[Stored data entries]

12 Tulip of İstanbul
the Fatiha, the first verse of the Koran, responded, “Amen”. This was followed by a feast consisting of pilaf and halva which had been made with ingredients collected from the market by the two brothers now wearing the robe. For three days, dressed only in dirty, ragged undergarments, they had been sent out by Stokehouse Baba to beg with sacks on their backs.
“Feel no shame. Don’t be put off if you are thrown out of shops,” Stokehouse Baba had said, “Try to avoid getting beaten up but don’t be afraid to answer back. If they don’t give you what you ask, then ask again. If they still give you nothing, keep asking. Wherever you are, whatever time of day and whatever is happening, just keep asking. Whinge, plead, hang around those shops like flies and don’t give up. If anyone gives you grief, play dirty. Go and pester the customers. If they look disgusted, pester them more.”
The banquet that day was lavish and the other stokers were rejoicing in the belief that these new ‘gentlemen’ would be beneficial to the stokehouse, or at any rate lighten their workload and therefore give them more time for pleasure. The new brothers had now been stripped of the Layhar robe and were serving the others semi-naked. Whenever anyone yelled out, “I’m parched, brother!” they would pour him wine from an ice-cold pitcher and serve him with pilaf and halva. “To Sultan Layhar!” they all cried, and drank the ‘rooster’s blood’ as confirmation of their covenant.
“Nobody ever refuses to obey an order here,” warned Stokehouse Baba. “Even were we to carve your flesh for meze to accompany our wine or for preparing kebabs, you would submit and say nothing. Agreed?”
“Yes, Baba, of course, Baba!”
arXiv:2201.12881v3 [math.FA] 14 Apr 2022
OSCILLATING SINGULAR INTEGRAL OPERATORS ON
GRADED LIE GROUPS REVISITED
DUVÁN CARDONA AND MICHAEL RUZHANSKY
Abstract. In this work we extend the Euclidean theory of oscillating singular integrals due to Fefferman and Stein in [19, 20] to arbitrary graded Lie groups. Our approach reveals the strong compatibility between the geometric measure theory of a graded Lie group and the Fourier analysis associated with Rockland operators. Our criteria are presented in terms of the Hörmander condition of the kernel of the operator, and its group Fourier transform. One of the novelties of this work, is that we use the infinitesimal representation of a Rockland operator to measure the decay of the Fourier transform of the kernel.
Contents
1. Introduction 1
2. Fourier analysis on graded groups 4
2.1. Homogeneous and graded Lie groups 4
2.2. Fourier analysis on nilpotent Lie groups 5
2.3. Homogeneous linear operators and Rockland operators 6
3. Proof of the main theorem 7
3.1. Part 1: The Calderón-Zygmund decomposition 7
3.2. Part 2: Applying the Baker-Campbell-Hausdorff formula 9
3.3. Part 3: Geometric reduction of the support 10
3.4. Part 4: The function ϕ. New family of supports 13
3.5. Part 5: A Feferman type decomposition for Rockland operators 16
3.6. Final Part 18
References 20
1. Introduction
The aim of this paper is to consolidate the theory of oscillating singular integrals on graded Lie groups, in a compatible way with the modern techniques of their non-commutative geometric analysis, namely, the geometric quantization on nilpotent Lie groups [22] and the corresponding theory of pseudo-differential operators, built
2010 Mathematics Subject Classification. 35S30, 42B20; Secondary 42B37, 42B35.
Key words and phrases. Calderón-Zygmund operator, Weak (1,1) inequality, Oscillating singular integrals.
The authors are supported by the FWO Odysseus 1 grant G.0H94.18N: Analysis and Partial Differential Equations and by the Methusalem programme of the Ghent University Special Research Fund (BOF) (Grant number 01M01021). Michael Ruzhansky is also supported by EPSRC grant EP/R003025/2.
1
==
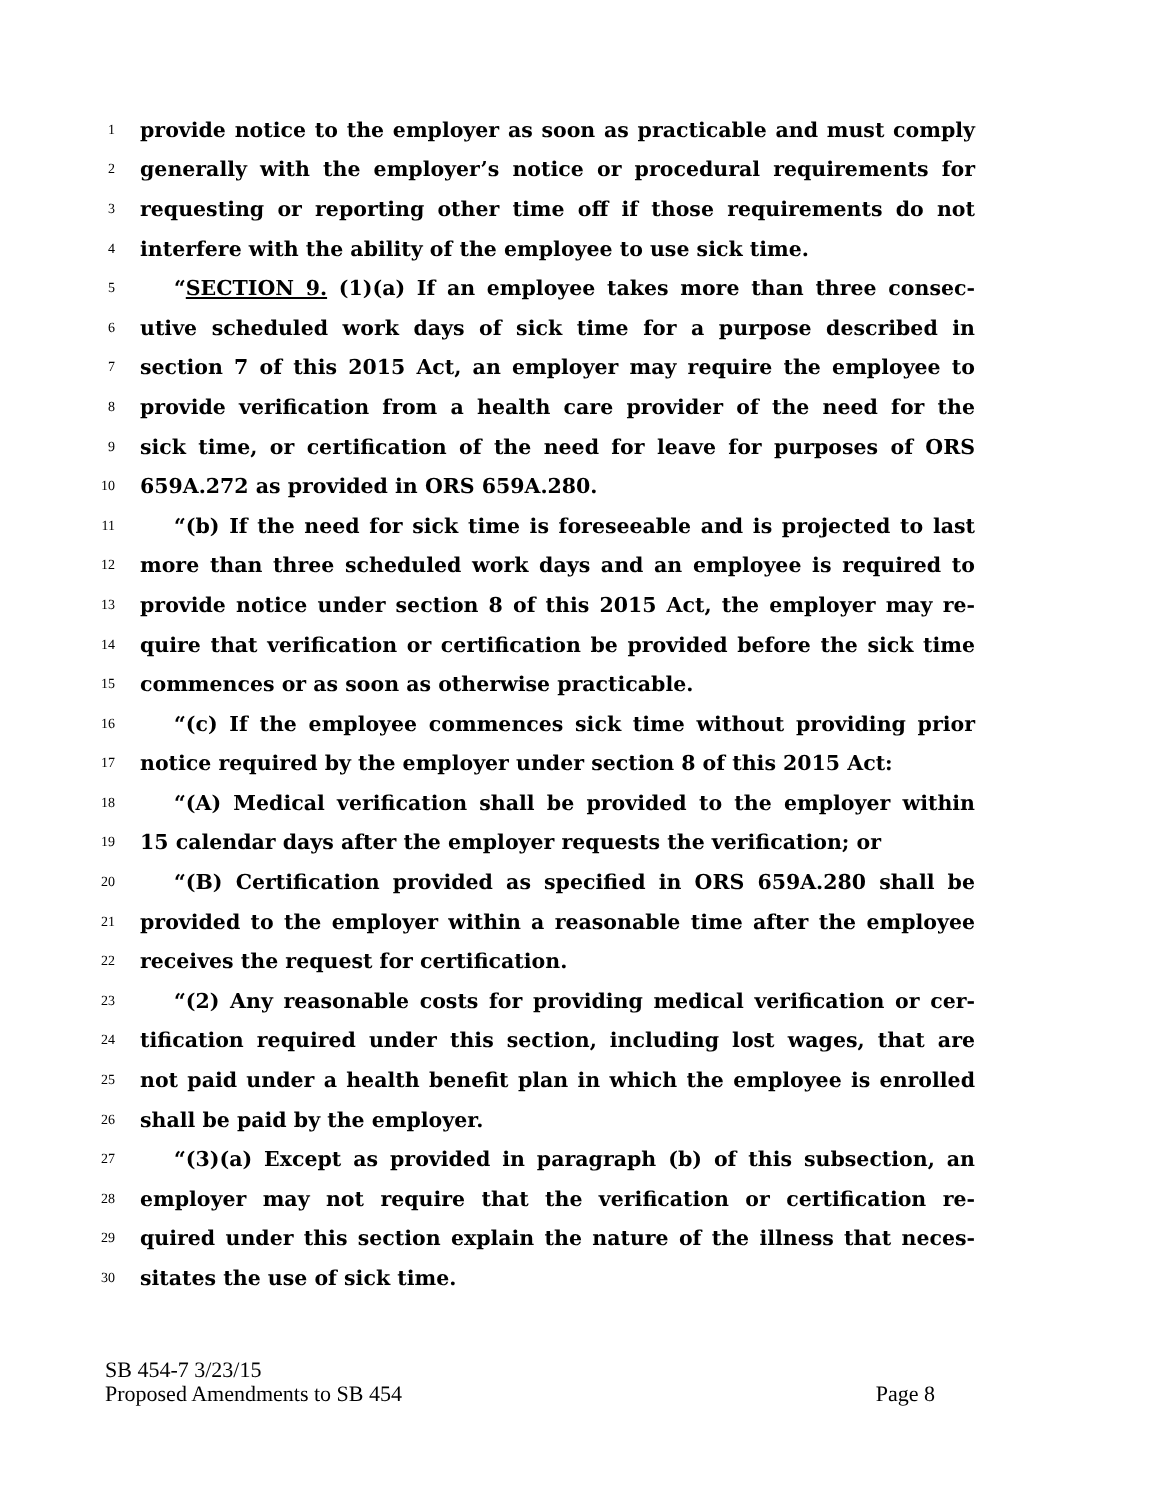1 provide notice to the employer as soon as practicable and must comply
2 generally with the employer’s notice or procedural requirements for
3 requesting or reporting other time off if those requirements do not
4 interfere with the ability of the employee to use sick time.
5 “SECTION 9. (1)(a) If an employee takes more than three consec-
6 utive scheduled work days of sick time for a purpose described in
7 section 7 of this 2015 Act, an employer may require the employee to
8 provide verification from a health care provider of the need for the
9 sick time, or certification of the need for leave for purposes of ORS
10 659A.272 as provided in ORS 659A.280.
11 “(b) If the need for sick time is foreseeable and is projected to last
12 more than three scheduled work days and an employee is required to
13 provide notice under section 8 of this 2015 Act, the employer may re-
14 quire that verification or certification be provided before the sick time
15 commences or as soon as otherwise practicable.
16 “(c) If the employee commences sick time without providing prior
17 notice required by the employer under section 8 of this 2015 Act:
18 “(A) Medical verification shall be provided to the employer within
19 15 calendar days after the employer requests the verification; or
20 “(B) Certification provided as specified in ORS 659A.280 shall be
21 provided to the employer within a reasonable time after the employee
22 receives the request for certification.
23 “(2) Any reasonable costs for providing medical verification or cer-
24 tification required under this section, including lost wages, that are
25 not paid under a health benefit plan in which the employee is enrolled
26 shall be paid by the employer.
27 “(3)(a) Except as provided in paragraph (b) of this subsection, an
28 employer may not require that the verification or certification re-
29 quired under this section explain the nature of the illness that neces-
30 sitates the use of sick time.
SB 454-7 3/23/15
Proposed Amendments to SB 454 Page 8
--
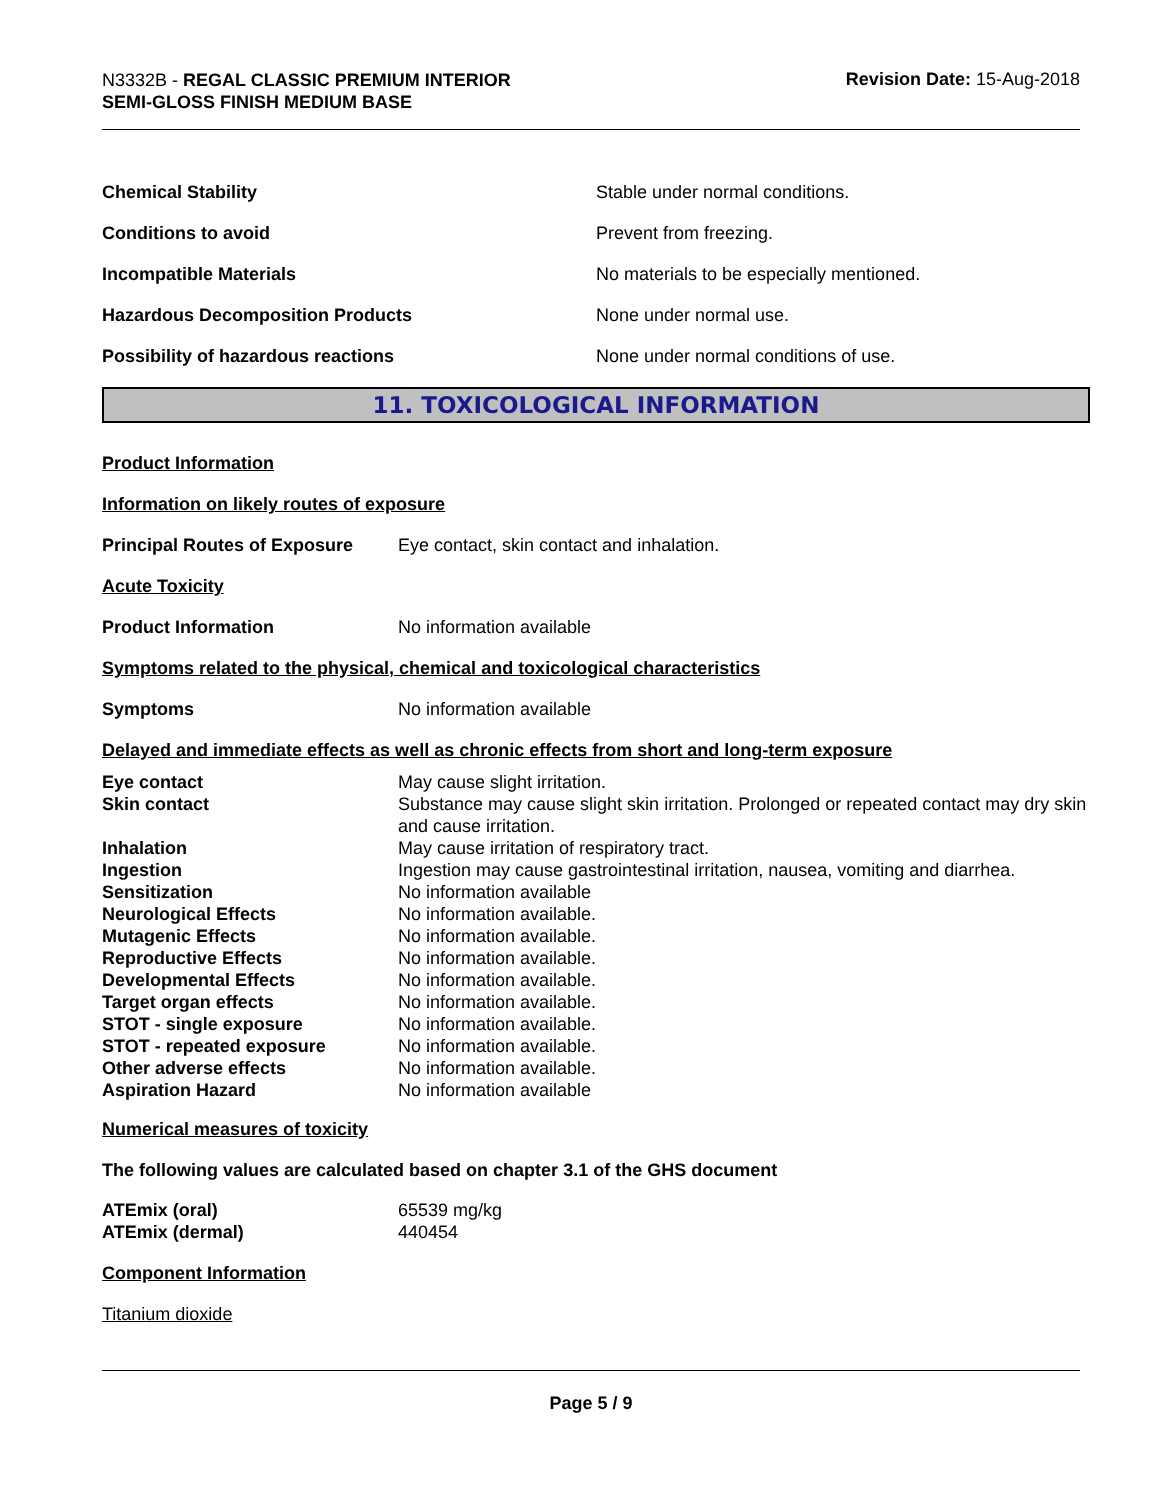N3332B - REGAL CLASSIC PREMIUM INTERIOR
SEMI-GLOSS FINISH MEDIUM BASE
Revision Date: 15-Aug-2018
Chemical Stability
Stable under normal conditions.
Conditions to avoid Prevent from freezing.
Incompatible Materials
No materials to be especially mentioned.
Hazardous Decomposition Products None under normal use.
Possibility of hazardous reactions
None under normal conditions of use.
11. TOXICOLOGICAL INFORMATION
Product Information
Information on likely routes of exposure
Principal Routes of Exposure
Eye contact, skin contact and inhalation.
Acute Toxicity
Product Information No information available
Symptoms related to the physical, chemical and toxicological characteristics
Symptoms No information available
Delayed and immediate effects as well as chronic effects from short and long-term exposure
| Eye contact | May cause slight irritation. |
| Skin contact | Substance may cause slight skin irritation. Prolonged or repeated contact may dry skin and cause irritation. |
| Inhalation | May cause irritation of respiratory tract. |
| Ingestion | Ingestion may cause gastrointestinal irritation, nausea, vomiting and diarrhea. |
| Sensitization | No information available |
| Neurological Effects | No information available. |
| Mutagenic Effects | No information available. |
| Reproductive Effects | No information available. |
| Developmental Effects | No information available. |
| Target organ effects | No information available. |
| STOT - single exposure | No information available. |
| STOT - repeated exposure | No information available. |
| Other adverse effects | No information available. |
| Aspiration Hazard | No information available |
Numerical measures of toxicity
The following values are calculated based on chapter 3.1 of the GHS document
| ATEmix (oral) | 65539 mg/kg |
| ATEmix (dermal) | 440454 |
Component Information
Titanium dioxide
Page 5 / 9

▸ TASK BRIEF: Above are the records. Print exactly, and only, the lines from the line with "Revision Date: 15-Aug-2018" to the line with "Symptoms No information available", both inclusive.

▸ EXERCISE RESULT:
Revision Date: 15-Aug-2018
Chemical Stability
Stable under normal conditions.
Conditions to avoid Prevent from freezing.
Incompatible Materials
No materials to be especially mentioned.
Hazardous Decomposition Products None under normal use.
Possibility of hazardous reactions
None under normal conditions of use.
11. TOXICOLOGICAL INFORMATION
Product Information
Information on likely routes of exposure
Principal Routes of Exposure
Eye contact, skin contact and inhalation.
Acute Toxicity
Product Information No information available
Symptoms related to the physical, chemical and toxicological characteristics
Symptoms No information available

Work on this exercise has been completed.